* [Page text]
Begin
What I learnt on the speed awareness course

On Thursday evening I attended my first, and hopefully last, speed awareness course. I was completely gob-smacked at how little I knew about the roads, signs and hazards around me. I have always been a careful driver, ironically Hubby says I drive like a granny… after doing this course I will be even more aware of the environment around me and drive more carefully.

Highway code

Did you know when you sign the bits of paper at the end of your driving test, you are signing to say you will stay on top of the highway code? Nope, neither did I? I remember that moment well, I signed that piece of paper as quickly as I could – in case they changed their minds. I must admit the information I learnt about “smart motorways” was really interesting and I would have known all of this if I had read the new and updated highway code book. The first thing I did when I got out of the course was order the latest version, it’s not expensive!

Impact speeds

I remember when I revised for my theory test, back then it was a lot different, we had to learn stopping distances. I must admit the maths involved always boggled my mind with this bit but I just memorised the figures. In the speed awareness course they talk about the impact speeds. Now this really did blow my mind. So, imagine you are driving at 30 miles an hour, there is a lady standing in the road and you put your foot on your breaks and stop. You stop just before the lady. Now add 2 miles to your speed, so 32 mph and push your breaks at the same point as before – you will hit that lady at 11 mph.

I have no idea how that is worked out but it literally blew my mind. I was speechless at how driving 2 miles faster could mean I would hit someone at 11 mph. This concept seemed to have a bigger impact on me than the stopping distances, knowing how fast I would hit someone or something made me feel quite sick. 

Below are further results with the same gap between breaking and hitting something:

30 mph = 0 mph impact

32 mph = 11 mph impact

35 mph = 18 mph impact

100 mph = 71 mph impact 

Hazard signs

Well, this one is something I had no idea about. They showed us a picture of a country road (similar to the photo below) and asked us if we would drive 60mph down this road. We all agree we wouldn’t, an animal could pop out of the hedge or a car could pull out of the side roads, it would be too dangerous. The point of the exercise was to drill into us that the reason the national speed limit signs are there is because there hasn’t been a reported collision on this road to date. England is a very reactive country when it comes to signs. If there had been a few reported collisions on this road then hazard and warning signs would be put up. 

So the moral of the story – wherever you see “sharp bend” signs, or “school patrol” signs etc, there must have been an accident there previously. Whenever I drive now I am so aware of the signs, what could have happened to warrant them etc.
End
* [Your tasks]
1: According to the speed awareness course post, at what speed would a driver going 32 mph hit the lady in the road?
2: Retype everything from "Hazard signs" down to "would be put up." in the speed awareness course post, word for word.

* [Raw records]
Begin
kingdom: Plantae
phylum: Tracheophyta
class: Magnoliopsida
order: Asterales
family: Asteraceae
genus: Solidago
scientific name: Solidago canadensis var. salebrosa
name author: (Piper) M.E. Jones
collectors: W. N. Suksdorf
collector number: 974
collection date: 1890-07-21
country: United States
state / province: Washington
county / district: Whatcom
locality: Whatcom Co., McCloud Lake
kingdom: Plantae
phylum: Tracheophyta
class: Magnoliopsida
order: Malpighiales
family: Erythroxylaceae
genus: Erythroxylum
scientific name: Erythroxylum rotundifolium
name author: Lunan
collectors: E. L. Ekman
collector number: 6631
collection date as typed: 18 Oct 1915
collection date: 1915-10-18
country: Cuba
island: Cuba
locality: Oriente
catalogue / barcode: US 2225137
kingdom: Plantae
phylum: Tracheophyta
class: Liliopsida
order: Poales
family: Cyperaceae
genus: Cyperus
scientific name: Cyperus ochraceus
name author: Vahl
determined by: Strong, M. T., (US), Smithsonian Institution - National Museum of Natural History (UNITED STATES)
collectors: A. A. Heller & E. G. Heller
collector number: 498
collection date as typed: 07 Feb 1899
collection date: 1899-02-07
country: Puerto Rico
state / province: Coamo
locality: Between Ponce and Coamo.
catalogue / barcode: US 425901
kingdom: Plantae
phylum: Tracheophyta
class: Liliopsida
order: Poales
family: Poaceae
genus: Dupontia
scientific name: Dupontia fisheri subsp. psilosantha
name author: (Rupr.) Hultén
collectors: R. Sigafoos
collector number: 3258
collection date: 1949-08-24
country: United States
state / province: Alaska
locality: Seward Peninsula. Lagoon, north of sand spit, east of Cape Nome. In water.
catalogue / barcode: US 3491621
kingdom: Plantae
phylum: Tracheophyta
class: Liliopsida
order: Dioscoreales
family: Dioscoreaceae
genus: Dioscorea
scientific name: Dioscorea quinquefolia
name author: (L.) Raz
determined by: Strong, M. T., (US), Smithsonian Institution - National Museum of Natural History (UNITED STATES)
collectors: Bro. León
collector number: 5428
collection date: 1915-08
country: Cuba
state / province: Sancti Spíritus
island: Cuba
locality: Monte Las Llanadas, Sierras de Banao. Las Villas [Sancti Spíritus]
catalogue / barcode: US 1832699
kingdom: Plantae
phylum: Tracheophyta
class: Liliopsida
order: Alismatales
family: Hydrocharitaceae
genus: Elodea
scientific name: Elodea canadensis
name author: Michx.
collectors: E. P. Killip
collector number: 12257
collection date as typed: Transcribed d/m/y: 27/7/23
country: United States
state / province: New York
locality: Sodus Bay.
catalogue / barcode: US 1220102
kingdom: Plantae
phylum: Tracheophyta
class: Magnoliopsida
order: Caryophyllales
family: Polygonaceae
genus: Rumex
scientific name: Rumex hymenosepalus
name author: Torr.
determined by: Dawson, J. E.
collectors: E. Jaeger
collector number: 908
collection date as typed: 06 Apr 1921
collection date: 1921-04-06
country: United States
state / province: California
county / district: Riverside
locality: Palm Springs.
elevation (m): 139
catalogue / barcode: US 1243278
End
* [Task results]
1: 11 mph.

2:
Hazard signs

Well, this one is something I had no idea about. They showed us a picture of a country road (similar to the photo below) and asked us if we would drive 60mph down this road. We all agree we wouldn’t, an animal could pop out of the hedge or a car could pull out of the side roads, it would be too dangerous. The point of the exercise was to drill into us that the reason the national speed limit signs are there is because there hasn’t been a reported collision on this road to date. England is a very reactive country when it comes to signs. If there had been a few reported collisions on this road then hazard and warning signs would be put up.